Pull every line with "wall" from the data below and copy it.

BEGIN Dataset

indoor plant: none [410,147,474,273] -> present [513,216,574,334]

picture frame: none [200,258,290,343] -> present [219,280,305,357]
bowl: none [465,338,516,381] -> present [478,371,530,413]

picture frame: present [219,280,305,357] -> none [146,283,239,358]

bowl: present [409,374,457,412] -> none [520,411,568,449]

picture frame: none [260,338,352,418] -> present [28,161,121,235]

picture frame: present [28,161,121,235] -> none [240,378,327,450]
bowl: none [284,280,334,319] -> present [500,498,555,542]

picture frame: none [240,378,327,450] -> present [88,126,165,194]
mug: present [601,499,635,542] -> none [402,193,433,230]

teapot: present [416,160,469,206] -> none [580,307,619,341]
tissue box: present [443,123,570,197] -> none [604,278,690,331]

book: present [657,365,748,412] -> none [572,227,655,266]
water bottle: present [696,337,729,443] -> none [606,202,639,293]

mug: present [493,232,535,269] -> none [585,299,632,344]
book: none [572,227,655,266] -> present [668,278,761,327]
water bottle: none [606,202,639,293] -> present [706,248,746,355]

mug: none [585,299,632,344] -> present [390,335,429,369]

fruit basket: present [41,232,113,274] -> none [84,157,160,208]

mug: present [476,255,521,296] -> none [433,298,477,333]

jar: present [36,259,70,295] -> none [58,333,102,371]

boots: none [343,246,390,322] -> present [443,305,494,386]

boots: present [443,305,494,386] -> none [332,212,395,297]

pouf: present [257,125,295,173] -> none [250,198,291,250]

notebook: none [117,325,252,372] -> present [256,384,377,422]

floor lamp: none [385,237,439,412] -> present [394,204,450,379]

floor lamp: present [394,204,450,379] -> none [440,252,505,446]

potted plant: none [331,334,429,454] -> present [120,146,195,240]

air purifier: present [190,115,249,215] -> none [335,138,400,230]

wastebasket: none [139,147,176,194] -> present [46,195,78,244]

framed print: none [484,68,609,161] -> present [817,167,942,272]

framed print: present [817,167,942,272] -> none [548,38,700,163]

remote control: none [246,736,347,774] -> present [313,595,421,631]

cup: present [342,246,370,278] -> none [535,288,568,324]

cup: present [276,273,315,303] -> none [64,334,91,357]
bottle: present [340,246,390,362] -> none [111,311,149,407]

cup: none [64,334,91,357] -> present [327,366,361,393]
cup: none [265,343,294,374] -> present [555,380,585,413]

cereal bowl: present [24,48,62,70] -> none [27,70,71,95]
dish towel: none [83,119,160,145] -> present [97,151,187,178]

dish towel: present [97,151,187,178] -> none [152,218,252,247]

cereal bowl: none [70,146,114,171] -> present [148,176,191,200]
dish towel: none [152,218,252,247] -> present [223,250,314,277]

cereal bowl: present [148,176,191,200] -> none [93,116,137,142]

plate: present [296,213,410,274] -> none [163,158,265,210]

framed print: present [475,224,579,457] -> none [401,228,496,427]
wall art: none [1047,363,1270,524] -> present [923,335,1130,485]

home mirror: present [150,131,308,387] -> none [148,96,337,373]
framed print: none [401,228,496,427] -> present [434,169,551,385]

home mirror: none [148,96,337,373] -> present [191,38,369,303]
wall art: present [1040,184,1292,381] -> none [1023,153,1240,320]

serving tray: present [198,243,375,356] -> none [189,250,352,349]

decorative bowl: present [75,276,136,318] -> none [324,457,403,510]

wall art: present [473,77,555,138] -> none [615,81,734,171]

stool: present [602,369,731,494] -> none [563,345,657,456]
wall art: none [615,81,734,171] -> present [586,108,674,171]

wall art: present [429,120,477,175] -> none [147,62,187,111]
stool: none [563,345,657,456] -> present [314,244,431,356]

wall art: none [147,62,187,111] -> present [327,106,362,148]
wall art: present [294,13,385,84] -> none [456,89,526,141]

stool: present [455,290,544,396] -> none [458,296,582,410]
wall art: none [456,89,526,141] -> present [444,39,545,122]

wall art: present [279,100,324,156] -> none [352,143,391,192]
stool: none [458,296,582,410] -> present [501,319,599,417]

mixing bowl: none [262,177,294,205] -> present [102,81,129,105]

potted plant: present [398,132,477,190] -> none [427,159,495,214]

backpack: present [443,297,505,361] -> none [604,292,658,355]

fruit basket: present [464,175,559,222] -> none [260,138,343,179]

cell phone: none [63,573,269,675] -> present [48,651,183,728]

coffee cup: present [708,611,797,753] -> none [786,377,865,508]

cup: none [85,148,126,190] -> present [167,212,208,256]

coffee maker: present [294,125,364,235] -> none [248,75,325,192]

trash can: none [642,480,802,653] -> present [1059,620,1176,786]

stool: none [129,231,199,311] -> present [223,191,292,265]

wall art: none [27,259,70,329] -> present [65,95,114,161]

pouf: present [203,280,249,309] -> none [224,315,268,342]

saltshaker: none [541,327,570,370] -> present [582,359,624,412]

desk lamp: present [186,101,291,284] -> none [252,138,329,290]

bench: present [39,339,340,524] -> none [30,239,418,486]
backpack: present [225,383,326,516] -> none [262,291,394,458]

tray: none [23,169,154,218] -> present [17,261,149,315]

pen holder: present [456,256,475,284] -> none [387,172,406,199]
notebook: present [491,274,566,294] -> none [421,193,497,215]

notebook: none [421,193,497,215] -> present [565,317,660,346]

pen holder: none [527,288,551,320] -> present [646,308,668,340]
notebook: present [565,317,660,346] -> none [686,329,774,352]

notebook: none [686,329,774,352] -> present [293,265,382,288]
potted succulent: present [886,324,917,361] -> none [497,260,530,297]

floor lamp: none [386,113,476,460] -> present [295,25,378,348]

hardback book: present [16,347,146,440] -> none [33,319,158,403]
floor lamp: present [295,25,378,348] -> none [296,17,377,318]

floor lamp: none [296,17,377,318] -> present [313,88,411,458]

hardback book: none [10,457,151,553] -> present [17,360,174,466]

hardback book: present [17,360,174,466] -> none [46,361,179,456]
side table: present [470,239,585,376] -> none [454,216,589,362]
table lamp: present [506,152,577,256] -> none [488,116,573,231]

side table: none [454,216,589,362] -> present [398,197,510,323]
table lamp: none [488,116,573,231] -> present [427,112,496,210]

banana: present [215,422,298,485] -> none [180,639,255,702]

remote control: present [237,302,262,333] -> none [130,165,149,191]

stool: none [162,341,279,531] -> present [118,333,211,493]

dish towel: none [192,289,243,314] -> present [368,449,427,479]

END Dataset

▸ **Solution to this problem**:
wall art: none [1047,363,1270,524] -> present [923,335,1130,485]
wall art: present [1040,184,1292,381] -> none [1023,153,1240,320]
wall art: present [473,77,555,138] -> none [615,81,734,171]
wall art: none [615,81,734,171] -> present [586,108,674,171]
wall art: present [429,120,477,175] -> none [147,62,187,111]
wall art: none [147,62,187,111] -> present [327,106,362,148]
wall art: present [294,13,385,84] -> none [456,89,526,141]
wall art: none [456,89,526,141] -> present [444,39,545,122]
wall art: present [279,100,324,156] -> none [352,143,391,192]
wall art: none [27,259,70,329] -> present [65,95,114,161]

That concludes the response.